[Text block]

The Security of Cities: Ecology and Conflict on an Urbanizing Planet

A report issued jointly by the Atlantic Council and the Stimson Center, “The Security of Cities: Ecology and Conflict on an Urbanizing Planet, argues that the environmental security field has yet to incorporate global urbanization, the 21st century’s central demographic trend, fully into its purview.

Environmental security, which focuses mainly on conflict arising from resource scarcity, control over natural resources, and environmental degradation, historically has focused much attention on the rural poor in the developing world. Yet the rural poor are neither the primary cause of rising global demand for natural resources nor of environmental degradation, the report finds.

Instead, the report says the culprits are people who live in cities. The study concludes that the collective behavior of billions of urbanites is the main reason why fossil fuels are mined from the ground, coastal mangroves are turned into fish farms and the Earth’s atmosphere is changing.

Report author Peter Engelke, senior fellow of the Atlantic Council’s Strategic Foresight Initiative and former visiting fellow of the Stimson Center’s Environmental Security Program, contends that because the environmental security field historically has treated cities as little more than an afterthought, their significance has been both poorly understood and badly transmitted to policymakers.

[/Text block]

[Questions]
(a) Answer these questions from the passage on cities and environmental security:
(i) Which two organizations jointly issued the report?
(ii) Whom does the report name as the culprits behind rising resource demand and environmental degradation?
(iii) What position does Peter Engelke currently hold at the Atlantic Council?
(b) Carry on the passage on cities and environmental security, starting after its final sentence.
The entries that come next have no connection to the passage on cities and environmental security.

[Material provided]

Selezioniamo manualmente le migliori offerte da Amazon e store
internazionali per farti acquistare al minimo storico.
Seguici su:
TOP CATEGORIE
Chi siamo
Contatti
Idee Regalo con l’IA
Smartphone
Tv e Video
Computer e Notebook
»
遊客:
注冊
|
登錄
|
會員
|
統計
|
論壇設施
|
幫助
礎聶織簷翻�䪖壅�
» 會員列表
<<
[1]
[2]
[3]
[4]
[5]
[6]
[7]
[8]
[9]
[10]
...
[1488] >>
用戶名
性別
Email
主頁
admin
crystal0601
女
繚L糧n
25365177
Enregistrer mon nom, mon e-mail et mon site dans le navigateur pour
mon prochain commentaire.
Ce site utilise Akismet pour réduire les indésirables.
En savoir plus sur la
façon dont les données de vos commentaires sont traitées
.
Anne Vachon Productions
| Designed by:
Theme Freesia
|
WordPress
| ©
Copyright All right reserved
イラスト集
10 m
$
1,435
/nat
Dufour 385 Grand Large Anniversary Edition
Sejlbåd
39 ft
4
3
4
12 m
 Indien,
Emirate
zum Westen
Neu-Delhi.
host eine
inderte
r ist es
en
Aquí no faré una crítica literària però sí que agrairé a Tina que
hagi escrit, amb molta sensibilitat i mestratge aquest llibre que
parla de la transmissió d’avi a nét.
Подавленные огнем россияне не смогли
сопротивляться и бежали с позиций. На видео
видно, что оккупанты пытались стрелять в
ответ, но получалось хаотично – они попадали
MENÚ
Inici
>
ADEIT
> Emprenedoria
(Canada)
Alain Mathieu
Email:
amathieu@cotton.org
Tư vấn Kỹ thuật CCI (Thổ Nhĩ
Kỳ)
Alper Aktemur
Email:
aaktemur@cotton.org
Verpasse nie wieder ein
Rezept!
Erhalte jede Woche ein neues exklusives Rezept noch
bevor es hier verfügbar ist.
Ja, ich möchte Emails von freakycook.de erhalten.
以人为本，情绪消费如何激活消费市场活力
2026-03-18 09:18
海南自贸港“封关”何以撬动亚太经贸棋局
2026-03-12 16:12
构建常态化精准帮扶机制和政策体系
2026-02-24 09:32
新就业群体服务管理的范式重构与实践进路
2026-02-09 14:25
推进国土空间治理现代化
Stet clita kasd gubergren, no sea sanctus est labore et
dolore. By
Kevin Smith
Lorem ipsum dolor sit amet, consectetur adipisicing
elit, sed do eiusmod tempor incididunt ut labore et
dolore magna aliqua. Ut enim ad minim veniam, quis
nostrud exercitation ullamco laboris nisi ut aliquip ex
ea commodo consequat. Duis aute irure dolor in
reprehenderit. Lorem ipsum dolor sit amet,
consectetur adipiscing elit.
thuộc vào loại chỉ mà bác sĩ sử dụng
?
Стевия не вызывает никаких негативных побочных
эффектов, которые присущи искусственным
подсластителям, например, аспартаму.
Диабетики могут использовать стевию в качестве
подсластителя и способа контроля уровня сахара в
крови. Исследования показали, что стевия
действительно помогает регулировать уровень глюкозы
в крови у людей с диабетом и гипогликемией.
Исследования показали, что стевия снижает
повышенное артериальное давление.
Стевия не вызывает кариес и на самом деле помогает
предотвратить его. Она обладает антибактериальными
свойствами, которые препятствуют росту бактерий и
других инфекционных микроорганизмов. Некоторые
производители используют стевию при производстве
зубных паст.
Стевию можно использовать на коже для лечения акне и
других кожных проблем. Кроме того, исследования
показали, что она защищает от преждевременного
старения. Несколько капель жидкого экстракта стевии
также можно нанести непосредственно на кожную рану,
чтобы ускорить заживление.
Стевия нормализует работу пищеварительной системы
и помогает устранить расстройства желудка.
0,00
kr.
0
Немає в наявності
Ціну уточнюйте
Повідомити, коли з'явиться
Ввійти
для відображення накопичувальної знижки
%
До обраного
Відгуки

[/Material provided]

[Answers to each task]
(a)
(i) The Atlantic Council and the Stimson Center.
(ii) People who live in cities.
(iii) Senior fellow of the Atlantic Council's Strategic Foresight Initiative.

(b)
The report’s central conclusion is that overcoming the 21st century’s sustainability challenges will require placing cities at the center rather than the periphery of both our understanding and our policymaking. It says that only by doing so can we avoid the worst-case security implications of global ecosystem decline. 

“Given the swift pace and enormous scale of urbanization, cities must become an increasingly important part of the foreign and security policy discussion,” writes Engelke. “Urbanization intersects with multiple issues within the environmental security arena, including food security, energy security, climate change, fresh water use, public health and disease, and natural disaster planning and relief. It also intersects with more traditional foreign and security issues.”